Treatment step by step:

  • Upper bracket placement (Fig. 22): level and align the gingival margins, and correct the torque on the upper canines who will substitute the lateral incisors.
  • Implants space opening: substitute laterals with canines (Figs. 23–25) and substitute canines with first premolars (Figs. 26–28).
  • Finishing and occlusal settling (Figs. 29–31).
  • Verifying the implant site width (Fig. 32) and provisory implants and crowns placement (Fig. 33).

Restorative phase

At the end of orthodontic treatment, gingival margins were well aligned, midlines were centred and canines and first premolars were positioned to facilitate the restorative phase of treatment (Figs. 34–36). At this phase, a final CR mounting and wax-up was performed (Figs. 37–39), as well as the anterior teeth restorations (Fig. 40).
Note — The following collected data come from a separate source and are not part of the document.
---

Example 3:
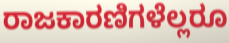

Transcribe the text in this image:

ರಾಜಕಾರಣಿಗಳೆಲ್ಲರೂ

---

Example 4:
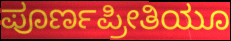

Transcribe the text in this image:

ಪೂರ್ಣಪ್ರೀತಿಯೂ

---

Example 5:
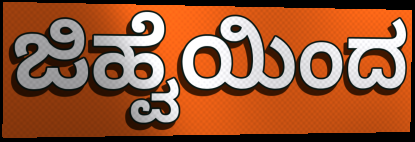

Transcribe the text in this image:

ಜಿಹ್ವೆಯಿಂದ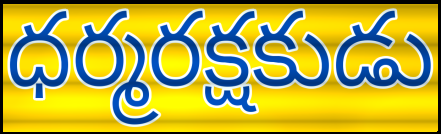
ధర్మరక్షకుడుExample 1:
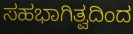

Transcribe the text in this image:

ಸಹಭಾಗಿತ್ವದಿಂದ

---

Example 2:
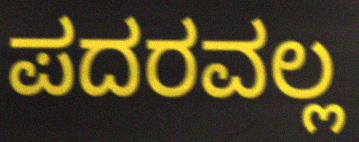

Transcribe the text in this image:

ಪದರವಲ್ಲ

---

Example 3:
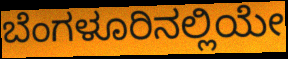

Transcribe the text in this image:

ಬೆಂಗಳೂರಿನಲ್ಲಿಯೇ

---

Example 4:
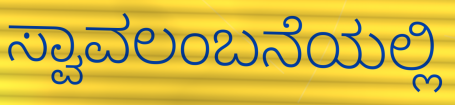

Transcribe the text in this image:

ಸ್ವಾವಲಂಬನೆಯಲ್ಲಿ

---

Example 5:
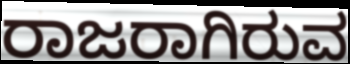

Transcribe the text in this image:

ರಾಜರಾಗಿರುವ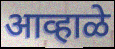
आव्हाळे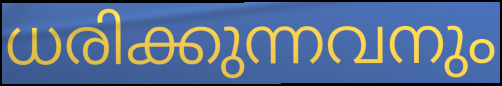
ധരിക്കുന്നവനുംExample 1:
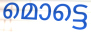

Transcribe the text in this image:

മൊട്ടെ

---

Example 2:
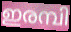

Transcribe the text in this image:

ഇരമ്പി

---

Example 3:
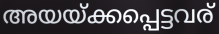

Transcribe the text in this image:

അയയ്ക്കപ്പെട്ടവര്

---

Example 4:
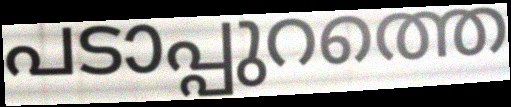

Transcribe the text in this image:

പടാപ്പുറത്തെ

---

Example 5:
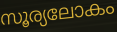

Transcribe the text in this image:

സൂര്യലോകം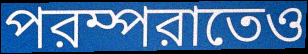
পরম্পরাতেওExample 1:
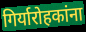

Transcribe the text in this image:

गिर्यारोहकांना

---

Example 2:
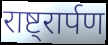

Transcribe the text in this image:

राष्ट्रार्पण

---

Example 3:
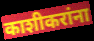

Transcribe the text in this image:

काशीकरांना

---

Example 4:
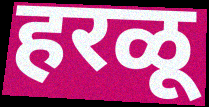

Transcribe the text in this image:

हरळू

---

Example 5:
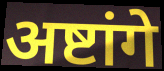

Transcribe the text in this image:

अष्टांगेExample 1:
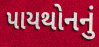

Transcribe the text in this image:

પાયથોનનું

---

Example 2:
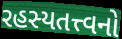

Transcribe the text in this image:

રહસ્યતત્ત્વનો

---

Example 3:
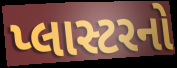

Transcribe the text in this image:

પ્લાસ્ટરનો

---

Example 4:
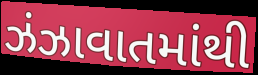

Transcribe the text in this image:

ઝંઝાવાતમાંથી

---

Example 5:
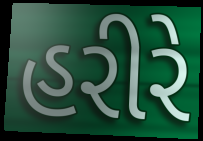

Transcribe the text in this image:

હરીરેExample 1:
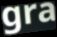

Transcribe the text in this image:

gra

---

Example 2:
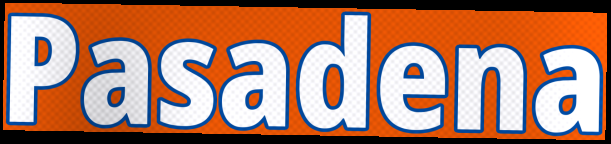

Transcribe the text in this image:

Pasadena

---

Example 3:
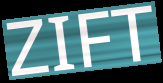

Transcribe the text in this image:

ZIFT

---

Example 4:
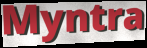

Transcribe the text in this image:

Myntra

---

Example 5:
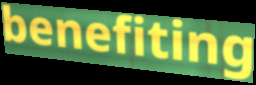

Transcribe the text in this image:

benefitingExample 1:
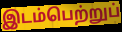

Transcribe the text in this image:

இடம்பெற்றுப்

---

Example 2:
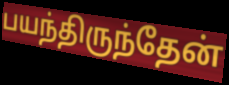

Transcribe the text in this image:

பயந்திருந்தேன்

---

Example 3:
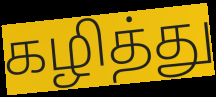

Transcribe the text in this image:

கழித்து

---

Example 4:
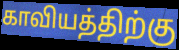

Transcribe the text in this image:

காவியத்திற்கு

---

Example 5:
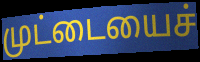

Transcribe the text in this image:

முட்டையைச்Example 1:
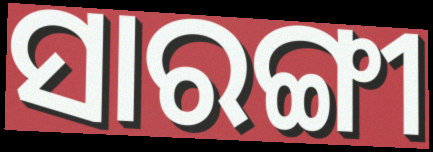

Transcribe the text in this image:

ସାରଙ୍ଗୀ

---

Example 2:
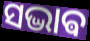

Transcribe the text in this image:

ସଦ୍ଭାଵ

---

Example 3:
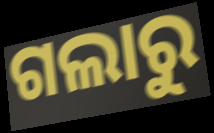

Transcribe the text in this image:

ଗଲାରୁ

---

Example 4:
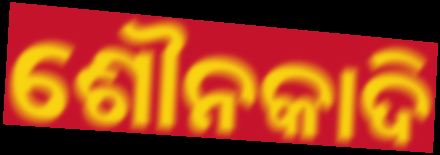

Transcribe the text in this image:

ଶୌନକାଦି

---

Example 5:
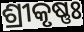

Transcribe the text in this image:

ଶ୍ରୀକୃଷ୍ଣଃ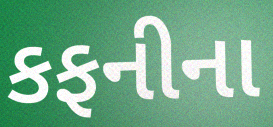
કફનીના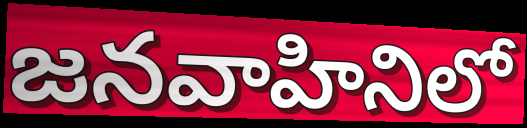
జనవాహినిలో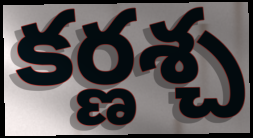
కర్ణశ్చ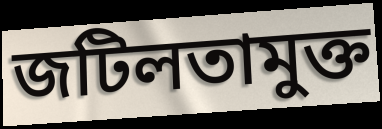
জটিলতামুক্তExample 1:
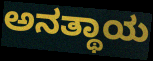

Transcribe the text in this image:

ಅನತ್ಥಾಯ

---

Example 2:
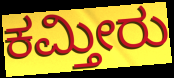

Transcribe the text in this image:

ಕಮ್ತೀರು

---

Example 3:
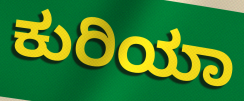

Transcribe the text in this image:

ಕುರಿಯಾ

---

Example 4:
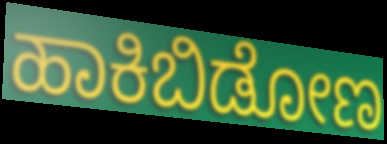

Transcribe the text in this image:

ಹಾಕಿಬಿಡೋಣ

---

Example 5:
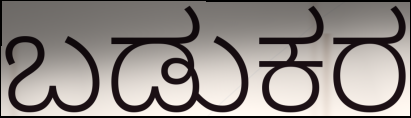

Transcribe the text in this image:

ಬಡುಕರ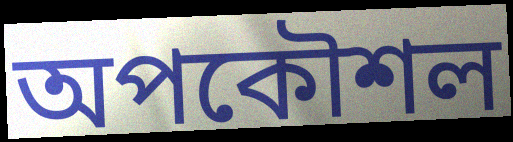
অপকৌশলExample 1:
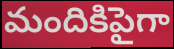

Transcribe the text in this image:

మందికిపైగా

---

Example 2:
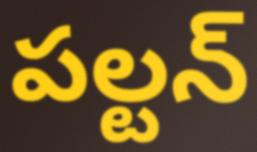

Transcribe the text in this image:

పల్టన్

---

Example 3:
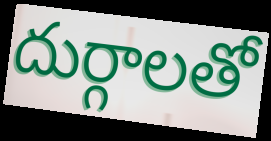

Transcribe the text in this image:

దుర్గాలతో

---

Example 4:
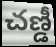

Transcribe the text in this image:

చణ్డీ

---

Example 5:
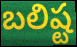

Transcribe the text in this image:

బలిష్ట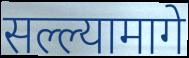
सल्ल्यामागे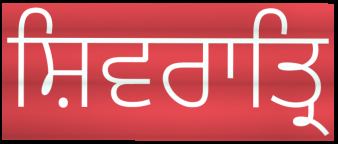
ਸ਼ਿਵਰਾਤ੍ਰਿ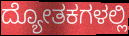
ದ್ಯೋತಕಗಳಲ್ಲಿ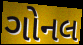
ગોનલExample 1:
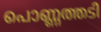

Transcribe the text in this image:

പൊണ്ണത്തടി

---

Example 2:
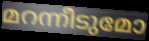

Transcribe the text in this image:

മറന്നീടുമോ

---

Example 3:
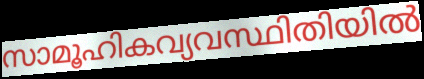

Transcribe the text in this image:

സാമൂഹികവ്യവസ്ഥിതിയിൽ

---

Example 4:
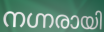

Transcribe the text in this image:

നഗ്നരായി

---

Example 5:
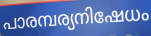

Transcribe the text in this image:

പാരമ്പര്യനിഷേധം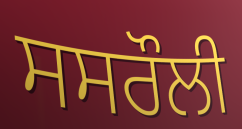
ਸਸਰੌਲੀ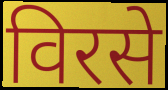
विरसेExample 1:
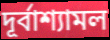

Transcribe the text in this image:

দূর্বাশ্যামল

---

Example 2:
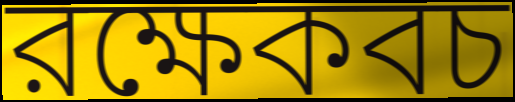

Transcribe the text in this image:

রক্ষেকবচ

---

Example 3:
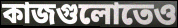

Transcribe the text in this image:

কাজগুলোতেও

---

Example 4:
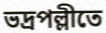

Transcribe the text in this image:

ভদ্রপল্লীতে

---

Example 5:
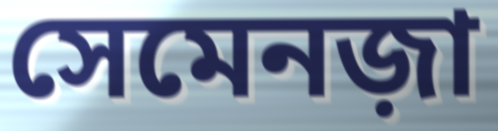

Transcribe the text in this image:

Orthodontic treatment has improved both dental and facial aesthetics (Figs. 41–47) and the functionality of the occlusion (Figs. 48–52).

Conclusions

Canine substitution can be an excellent treatment alternative for congenitally missing maxillary lateral incisors. Patient selection is critical and depends on the type of malocclusion, profile, canine shape and colour, and smile lip level. Pre-treatment evaluation of these selection criteria is necessary to ensure treatment success and predictable aesthetics.
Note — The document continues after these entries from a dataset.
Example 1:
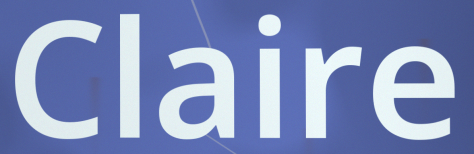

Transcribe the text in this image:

Claire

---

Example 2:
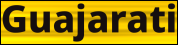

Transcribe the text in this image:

Guajarati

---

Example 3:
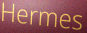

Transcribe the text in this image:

Hermes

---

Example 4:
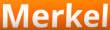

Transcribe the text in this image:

Merkel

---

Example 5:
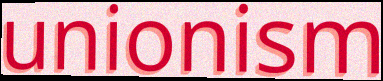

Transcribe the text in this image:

unionism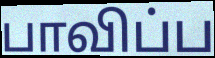
பாவிப்ப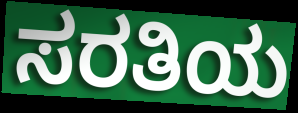
ಸರತಿಯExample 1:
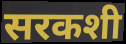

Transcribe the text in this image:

सरकशी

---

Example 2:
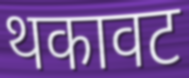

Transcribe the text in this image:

थकावट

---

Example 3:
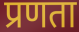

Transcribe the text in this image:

प्रणता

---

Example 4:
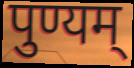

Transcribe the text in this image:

पुण्यम्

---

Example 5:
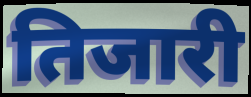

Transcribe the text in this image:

तिजारी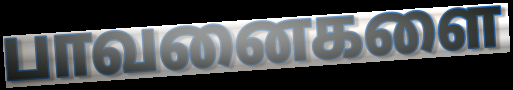
பாவனைகளை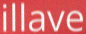
illaveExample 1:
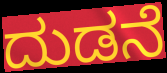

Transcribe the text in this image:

ದುಡನೆ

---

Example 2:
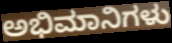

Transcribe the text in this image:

ಅಭಿಮಾನಿಗಳು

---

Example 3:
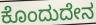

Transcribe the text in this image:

ಕೊಂದುದೇನ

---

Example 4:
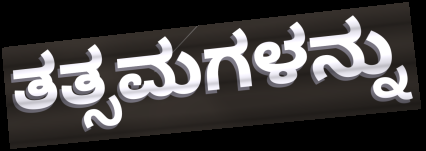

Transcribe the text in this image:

ತತ್ಸಮಗಳನ್ನು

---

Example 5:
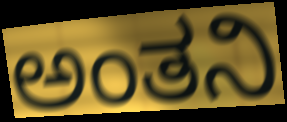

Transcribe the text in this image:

ಅಂತನಿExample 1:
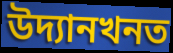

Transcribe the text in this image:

উদ্যানখনত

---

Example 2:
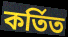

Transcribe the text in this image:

কৰ্তিত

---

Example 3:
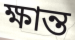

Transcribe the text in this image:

ক্ষান্ত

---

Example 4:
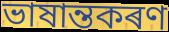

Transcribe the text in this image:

ভাষান্তকৰণ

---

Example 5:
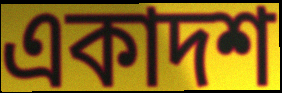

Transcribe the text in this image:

একাদশ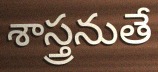
శాస్త్రనుతేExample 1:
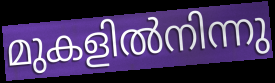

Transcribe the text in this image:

മുകളിൽനിന്നു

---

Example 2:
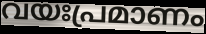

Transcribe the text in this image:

വയഃപ്രമാണം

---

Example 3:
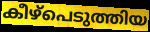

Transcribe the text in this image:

കീഴ്പെടുത്തിയ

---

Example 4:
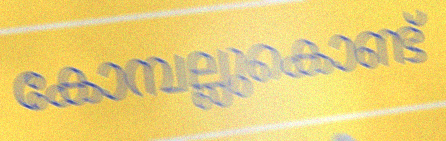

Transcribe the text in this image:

കോമ്പല്ലുകൊണ്ട്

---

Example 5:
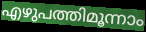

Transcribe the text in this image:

എഴുപത്തിമൂന്നാംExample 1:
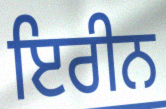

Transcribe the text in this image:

ਇਰੀਨ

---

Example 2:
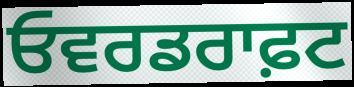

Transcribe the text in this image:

ਓਵਰਡਰਾਫ਼ਟ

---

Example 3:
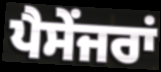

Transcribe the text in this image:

ਪੈਸੇਂਜਰਾਂ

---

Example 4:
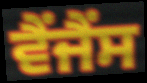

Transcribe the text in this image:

ਵੈਂਜੈਂਸ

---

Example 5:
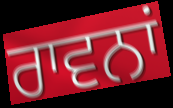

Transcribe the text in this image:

ਰਾਵਨਾਂ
When planning to replace congenitally missing lateral incisors, you should remember that an interdisciplinary approach is necessary to provide the most predictable treatment outcome.

The orthodontist should always consider the patient’s age, skeletal and facial pattern, dentoalveolar crowding, as well as performing dental and facial aesthetic analyses.

Editorial note: A list of references is available from the publisher. This article was published in ortho - international magazine of othodontics No. 02/2017.